Когда началась война и нам предстояла эвакуация, няня в последний момент объявила, что она никуда не поедет, а останется сторожить квартиру. Накануне отъезда меня позвал папа. Он сидел за письменным столом с зеленым сукном и лампой с зеленым же абажуром. "Посмотри вокруг, - сказал он мне. Может быть, ты этого уже никогда не увидишь". Папа плакал, не закрывая лица. Мне еще не было десяти, и я была оглушена происходящим. Как мы простились с няней - я просто не помню. Больше я ее не видела.

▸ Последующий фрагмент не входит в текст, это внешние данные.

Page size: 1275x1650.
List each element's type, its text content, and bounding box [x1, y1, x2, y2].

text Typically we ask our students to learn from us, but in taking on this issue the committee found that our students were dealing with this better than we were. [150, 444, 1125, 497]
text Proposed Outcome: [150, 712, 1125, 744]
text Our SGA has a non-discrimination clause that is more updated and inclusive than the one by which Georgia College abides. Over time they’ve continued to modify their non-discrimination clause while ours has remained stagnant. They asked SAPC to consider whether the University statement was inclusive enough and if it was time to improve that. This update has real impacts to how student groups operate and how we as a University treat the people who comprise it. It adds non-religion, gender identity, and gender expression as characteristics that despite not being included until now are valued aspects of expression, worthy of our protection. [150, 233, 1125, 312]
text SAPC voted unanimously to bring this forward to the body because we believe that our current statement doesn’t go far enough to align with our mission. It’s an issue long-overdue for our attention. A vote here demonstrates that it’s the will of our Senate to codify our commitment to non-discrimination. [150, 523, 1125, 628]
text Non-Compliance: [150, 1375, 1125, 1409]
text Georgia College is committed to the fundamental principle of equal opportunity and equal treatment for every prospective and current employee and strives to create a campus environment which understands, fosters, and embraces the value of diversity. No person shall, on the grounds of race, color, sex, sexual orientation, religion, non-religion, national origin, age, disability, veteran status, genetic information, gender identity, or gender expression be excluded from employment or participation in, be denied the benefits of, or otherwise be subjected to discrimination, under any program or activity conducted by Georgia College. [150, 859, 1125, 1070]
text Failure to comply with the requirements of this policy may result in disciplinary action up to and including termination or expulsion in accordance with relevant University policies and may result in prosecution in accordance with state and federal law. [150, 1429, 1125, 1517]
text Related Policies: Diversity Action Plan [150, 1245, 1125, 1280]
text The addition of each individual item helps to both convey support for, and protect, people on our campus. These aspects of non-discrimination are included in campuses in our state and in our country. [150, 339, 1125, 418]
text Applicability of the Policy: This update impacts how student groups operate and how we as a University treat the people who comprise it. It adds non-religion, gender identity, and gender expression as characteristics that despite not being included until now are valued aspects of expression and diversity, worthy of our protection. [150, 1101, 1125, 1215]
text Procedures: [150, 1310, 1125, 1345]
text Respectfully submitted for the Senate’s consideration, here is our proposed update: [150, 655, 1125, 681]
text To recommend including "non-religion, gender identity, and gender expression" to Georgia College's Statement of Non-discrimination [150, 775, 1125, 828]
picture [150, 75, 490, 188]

Не знаю, от кого мы узнали, что няня после первых же бомбежек уехала к себе в Воробьево. Под Торжком были немцы, и о судьбе няни мы ничего не знали. Уже после возвращения в Москву мама не раз упрекала меня в том, что я няню забыла. На самом же деле все обстояло гораздо трагичнее.

Однажды - я не помню, было это еще до конца войны или позже, - я вынула из почтового ящика яркую открытку с маками и ромашками, на обороте которой было карандашом написано: "Фрумкину Марку Романовичу, Нине Борисовне и Риточке". Это выглядело странно. По мере того как я читала, я как бы застывала изнутри и тупела. От имени няниной сестры Дуни сообщалось, что няня очень болела и некоторое время назад умерла. Были еще какие-то подробности, касавшиеся жизни няниных родственников. Текста я не помню, за исключением обрывка фразы: "А медальончик золотой с Риточкиными волосиками мы сохранили...". Не берусь объяснить, почему я решила эту страшную открытку спрятать и никому о ней не рассказывать. Наверное, это была детская реакция на настоящее горе. Потом признаться мне было неловко, а теперь уже и некому.

Довоенное детство

Мое довоенное детство прошло в пределах небольшого фрагмента центра Москвы. Он ограничивался Страстной (Пушкинской) площадью и Тверским бульваром, где мы иногда гуляли с няней или папой, Тверской (улицей Горького), где мы жили, и Никитской (улицей Герцена), где в Хлыновском тупике помещалась моя первая школа. Тверская для меня тогда "кончалась" зданием Центрального телеграфа и углом улицы Белинского. В прочие места - на Красную площадь, в Зарядье - я попадала изредка и с родителями.